Les « travailleurs du clic » ont émergé au milieu des années 2000, avec le phénomène du « crowdworking » : une entreprise donneuse d’ordre découpe des missions en un grand nombre de petites tâches, exécutables rapidement et derrière leur écran par des « microtravailleurs ». Pour quelques centimes, ces derniers réalisent des sondages ou cliquent sur des images. Ils ne sont ni indépendants ni salariés, car la contrepartie financière est présentée « non pas comme une rémunération mais comme une compensation ou un dédommagement ».

En se concentrant sur une plate-forme réservée aux résidents français, les chercheurs veulent comprendre l’intérêt de ce « travail en miettes » dans un pays à fort pouvoir d’achat et doté d’une bonne protection sociale. En effet, les gains des utilisateurs sont ridicules, quelle que soit leur fréquence de connexion : les deux tiers des répondants déclarent ainsi gagner moins de cinq euros par mois, et seulement un sur dix plus de dix euros. De rares personnes atteignent cinquante euros.

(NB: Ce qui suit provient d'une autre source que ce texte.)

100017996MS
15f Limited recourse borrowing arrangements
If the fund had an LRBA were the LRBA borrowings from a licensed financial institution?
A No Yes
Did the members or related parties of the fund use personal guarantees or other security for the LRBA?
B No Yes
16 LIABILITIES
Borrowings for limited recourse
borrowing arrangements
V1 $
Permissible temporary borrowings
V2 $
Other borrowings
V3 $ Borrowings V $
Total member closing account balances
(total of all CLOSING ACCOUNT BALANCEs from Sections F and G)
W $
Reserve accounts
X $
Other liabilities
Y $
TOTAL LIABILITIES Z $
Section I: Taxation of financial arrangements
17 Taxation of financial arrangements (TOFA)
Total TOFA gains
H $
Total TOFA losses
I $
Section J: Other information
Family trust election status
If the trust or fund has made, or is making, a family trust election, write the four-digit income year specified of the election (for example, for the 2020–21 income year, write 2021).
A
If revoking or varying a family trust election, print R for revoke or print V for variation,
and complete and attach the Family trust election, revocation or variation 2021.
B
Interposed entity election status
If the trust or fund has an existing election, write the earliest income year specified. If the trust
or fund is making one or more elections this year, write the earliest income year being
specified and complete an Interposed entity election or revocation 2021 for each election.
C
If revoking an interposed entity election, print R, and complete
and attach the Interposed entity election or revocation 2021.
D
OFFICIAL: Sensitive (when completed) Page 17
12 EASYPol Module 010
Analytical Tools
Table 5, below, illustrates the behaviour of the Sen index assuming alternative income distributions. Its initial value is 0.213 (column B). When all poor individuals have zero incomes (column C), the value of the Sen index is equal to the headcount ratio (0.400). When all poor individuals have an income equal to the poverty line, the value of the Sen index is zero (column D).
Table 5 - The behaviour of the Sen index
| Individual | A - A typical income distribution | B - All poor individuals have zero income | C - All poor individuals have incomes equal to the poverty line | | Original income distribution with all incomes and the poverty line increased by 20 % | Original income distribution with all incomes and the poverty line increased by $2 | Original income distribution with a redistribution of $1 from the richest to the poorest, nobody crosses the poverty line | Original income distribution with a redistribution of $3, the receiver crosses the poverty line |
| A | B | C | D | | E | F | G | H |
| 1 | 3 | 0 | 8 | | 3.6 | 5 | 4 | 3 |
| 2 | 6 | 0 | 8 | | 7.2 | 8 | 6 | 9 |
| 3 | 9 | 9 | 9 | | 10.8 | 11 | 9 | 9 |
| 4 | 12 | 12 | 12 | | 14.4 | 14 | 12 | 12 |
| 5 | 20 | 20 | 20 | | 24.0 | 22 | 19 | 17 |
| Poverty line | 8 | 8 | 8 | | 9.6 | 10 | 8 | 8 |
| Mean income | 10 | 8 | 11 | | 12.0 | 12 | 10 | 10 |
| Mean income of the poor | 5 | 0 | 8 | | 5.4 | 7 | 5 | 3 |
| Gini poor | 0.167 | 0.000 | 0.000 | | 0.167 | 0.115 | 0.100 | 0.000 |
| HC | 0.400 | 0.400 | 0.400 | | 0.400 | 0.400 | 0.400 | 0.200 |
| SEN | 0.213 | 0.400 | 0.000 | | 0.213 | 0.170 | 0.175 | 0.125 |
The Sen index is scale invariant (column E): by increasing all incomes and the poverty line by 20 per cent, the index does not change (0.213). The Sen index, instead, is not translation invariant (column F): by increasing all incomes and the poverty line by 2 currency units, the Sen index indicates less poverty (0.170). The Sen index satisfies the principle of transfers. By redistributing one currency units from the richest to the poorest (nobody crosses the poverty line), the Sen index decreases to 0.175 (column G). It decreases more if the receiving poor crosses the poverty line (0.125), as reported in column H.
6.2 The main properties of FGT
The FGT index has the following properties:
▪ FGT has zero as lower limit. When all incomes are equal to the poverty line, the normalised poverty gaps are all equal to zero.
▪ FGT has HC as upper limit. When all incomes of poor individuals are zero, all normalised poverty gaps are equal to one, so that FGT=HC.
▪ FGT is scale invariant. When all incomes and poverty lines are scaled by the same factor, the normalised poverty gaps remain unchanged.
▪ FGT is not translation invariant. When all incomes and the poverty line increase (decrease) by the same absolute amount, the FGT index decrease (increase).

Une image brouillée de la situation

Si cette somme est un revenu de complément pour une majorité d’utilisateurs – 60 % d’entre eux se connectent moins d’une fois par semaine –, les sociologues distinguent « une première ligne très minoritaire d’usagers intensifs, plus précaires et avec beaucoup plus de femmes », pour qui l’argent récolté est tout de même un enjeu. 5 % des répondants restent sur le site plusieurs heures par jour : ils constituent la « classe 4 », peu nombreuse, mais qui réalise en réalité la majeure partie des missions disponibles.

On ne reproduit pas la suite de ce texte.